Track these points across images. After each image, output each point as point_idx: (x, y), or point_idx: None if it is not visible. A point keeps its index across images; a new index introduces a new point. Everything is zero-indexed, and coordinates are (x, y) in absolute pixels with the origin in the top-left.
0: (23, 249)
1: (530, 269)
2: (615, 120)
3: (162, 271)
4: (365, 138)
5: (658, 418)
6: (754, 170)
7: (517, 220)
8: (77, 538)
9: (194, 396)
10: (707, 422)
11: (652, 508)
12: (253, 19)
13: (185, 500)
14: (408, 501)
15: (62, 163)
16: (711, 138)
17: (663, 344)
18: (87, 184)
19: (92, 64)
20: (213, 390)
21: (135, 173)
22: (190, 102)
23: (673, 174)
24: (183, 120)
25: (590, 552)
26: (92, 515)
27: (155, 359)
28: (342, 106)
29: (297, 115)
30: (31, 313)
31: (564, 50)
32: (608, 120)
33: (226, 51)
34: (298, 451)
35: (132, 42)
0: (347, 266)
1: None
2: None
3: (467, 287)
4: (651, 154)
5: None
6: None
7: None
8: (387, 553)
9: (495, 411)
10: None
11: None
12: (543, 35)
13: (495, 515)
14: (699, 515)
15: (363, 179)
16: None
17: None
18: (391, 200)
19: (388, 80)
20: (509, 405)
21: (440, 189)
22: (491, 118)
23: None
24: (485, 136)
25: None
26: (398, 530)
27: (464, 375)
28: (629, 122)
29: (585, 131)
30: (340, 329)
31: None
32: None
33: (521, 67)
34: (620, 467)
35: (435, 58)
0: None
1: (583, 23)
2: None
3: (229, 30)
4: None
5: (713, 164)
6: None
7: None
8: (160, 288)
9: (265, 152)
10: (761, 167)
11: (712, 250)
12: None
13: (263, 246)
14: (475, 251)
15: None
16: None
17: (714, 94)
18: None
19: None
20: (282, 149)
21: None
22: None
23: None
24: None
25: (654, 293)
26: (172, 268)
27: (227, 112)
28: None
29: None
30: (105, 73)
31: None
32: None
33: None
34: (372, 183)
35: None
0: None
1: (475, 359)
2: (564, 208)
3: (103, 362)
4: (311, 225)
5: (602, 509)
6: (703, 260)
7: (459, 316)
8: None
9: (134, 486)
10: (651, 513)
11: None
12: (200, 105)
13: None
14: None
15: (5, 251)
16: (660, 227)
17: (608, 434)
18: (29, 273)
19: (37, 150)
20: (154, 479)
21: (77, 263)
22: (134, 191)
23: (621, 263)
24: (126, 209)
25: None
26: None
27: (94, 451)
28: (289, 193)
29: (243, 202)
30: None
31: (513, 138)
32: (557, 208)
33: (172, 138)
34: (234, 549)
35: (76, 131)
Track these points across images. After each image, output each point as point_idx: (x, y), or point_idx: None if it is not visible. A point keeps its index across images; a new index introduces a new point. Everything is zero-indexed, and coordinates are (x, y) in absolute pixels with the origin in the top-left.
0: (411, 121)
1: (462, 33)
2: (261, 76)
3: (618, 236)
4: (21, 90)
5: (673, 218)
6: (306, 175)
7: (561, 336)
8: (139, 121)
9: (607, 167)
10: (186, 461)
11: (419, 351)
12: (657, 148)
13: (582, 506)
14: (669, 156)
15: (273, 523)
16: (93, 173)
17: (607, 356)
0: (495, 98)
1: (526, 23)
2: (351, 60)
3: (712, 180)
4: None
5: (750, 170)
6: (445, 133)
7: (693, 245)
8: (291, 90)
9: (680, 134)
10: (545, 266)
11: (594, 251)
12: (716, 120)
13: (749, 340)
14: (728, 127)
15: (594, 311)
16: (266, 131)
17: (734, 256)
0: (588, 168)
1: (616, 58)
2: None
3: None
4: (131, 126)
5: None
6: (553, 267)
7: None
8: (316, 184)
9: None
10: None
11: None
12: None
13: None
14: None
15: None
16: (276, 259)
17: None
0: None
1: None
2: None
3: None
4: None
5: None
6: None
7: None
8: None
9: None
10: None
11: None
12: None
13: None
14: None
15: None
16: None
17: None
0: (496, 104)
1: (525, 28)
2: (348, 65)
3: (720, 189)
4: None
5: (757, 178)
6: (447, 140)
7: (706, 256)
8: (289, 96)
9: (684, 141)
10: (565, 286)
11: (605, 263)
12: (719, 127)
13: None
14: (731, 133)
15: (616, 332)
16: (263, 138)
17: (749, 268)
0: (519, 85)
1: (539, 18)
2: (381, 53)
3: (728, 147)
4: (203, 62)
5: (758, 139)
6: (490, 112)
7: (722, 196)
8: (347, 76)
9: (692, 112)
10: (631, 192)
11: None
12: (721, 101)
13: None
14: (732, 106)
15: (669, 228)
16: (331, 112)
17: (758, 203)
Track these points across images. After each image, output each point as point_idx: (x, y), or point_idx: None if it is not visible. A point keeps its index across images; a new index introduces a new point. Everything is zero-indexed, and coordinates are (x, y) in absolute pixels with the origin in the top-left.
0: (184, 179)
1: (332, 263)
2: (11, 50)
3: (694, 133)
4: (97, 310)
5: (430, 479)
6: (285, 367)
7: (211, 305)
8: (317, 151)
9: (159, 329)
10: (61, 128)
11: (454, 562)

**Exercise goal:** Reproduce all of the data above verbatim, every line unchanged.

**Answer to the exercise:**
Track these points across images. After each image, output each point as point_idx: (x, y), or point_idx: None if it is not visible. A point keeps its index across images; a new index introduces a new point. Everything is zero-indexed, and coordinates are (x, y) in absolute pixels with the origin in the top-left.
0: (23, 249)
1: (530, 269)
2: (615, 120)
3: (162, 271)
4: (365, 138)
5: (658, 418)
6: (754, 170)
7: (517, 220)
8: (77, 538)
9: (194, 396)
10: (707, 422)
11: (652, 508)
12: (253, 19)
13: (185, 500)
14: (408, 501)
15: (62, 163)
16: (711, 138)
17: (663, 344)
18: (87, 184)
19: (92, 64)
20: (213, 390)
21: (135, 173)
22: (190, 102)
23: (673, 174)
24: (183, 120)
25: (590, 552)
26: (92, 515)
27: (155, 359)
28: (342, 106)
29: (297, 115)
30: (31, 313)
31: (564, 50)
32: (608, 120)
33: (226, 51)
34: (298, 451)
35: (132, 42)
0: (347, 266)
1: None
2: None
3: (467, 287)
4: (651, 154)
5: None
6: None
7: None
8: (387, 553)
9: (495, 411)
10: None
11: None
12: (543, 35)
13: (495, 515)
14: (699, 515)
15: (363, 179)
16: None
17: None
18: (391, 200)
19: (388, 80)
20: (509, 405)
21: (440, 189)
22: (491, 118)
23: None
24: (485, 136)
25: None
26: (398, 530)
27: (464, 375)
28: (629, 122)
29: (585, 131)
30: (340, 329)
31: None
32: None
33: (521, 67)
34: (620, 467)
35: (435, 58)
0: None
1: (583, 23)
2: None
3: (229, 30)
4: None
5: (713, 164)
6: None
7: None
8: (160, 288)
9: (265, 152)
10: (761, 167)
11: (712, 250)
12: None
13: (263, 246)
14: (475, 251)
15: None
16: None
17: (714, 94)
18: None
19: None
20: (282, 149)
21: None
22: None
23: None
24: None
25: (654, 293)
26: (172, 268)
27: (227, 112)
28: None
29: None
30: (105, 73)
31: None
32: None
33: None
34: (372, 183)
35: None
0: None
1: (475, 359)
2: (564, 208)
3: (103, 362)
4: (311, 225)
5: (602, 509)
6: (703, 260)
7: (459, 316)
8: None
9: (134, 486)
10: (651, 513)
11: None
12: (200, 105)
13: None
14: None
15: (5, 251)
16: (660, 227)
17: (608, 434)
18: (29, 273)
19: (37, 150)
20: (154, 479)
21: (77, 263)
22: (134, 191)
23: (621, 263)
24: (126, 209)
25: None
26: None
27: (94, 451)
28: (289, 193)
29: (243, 202)
30: None
31: (513, 138)
32: (557, 208)
33: (172, 138)
34: (234, 549)
35: (76, 131)
Track these points across images. After each image, output each point as point_idx: (x, y), or point_idx: None if it is not visible. A point keeps its index across images; a new index introduces a new point. Everything is zero-indexed, and coordinates are (x, y) in absolute pixels with the origin in the top-left.
0: (411, 121)
1: (462, 33)
2: (261, 76)
3: (618, 236)
4: (21, 90)
5: (673, 218)
6: (306, 175)
7: (561, 336)
8: (139, 121)
9: (607, 167)
10: (186, 461)
11: (419, 351)
12: (657, 148)
13: (582, 506)
14: (669, 156)
15: (273, 523)
16: (93, 173)
17: (607, 356)
0: (495, 98)
1: (526, 23)
2: (351, 60)
3: (712, 180)
4: None
5: (750, 170)
6: (445, 133)
7: (693, 245)
8: (291, 90)
9: (680, 134)
10: (545, 266)
11: (594, 251)
12: (716, 120)
13: (749, 340)
14: (728, 127)
15: (594, 311)
16: (266, 131)
17: (734, 256)
0: (588, 168)
1: (616, 58)
2: None
3: None
4: (131, 126)
5: None
6: (553, 267)
7: None
8: (316, 184)
9: None
10: None
11: None
12: None
13: None
14: None
15: None
16: (276, 259)
17: None
0: None
1: None
2: None
3: None
4: None
5: None
6: None
7: None
8: None
9: None
10: None
11: None
12: None
13: None
14: None
15: None
16: None
17: None
0: (496, 104)
1: (525, 28)
2: (348, 65)
3: (720, 189)
4: None
5: (757, 178)
6: (447, 140)
7: (706, 256)
8: (289, 96)
9: (684, 141)
10: (565, 286)
11: (605, 263)
12: (719, 127)
13: None
14: (731, 133)
15: (616, 332)
16: (263, 138)
17: (749, 268)
0: (519, 85)
1: (539, 18)
2: (381, 53)
3: (728, 147)
4: (203, 62)
5: (758, 139)
6: (490, 112)
7: (722, 196)
8: (347, 76)
9: (692, 112)
10: (631, 192)
11: None
12: (721, 101)
13: None
14: (732, 106)
15: (669, 228)
16: (331, 112)
17: (758, 203)
Track these points across images. After each image, output each point as point_idx: (x, y), or point_idx: None if it is not visible. A point keeps its index across images; a new index introduces a new point. Everything is zero-indexed, and coordinates are (x, y) in absolute pixels with the origin in the top-left.
0: (184, 179)
1: (332, 263)
2: (11, 50)
3: (694, 133)
4: (97, 310)
5: (430, 479)
6: (285, 367)
7: (211, 305)
8: (317, 151)
9: (159, 329)
10: (61, 128)
11: (454, 562)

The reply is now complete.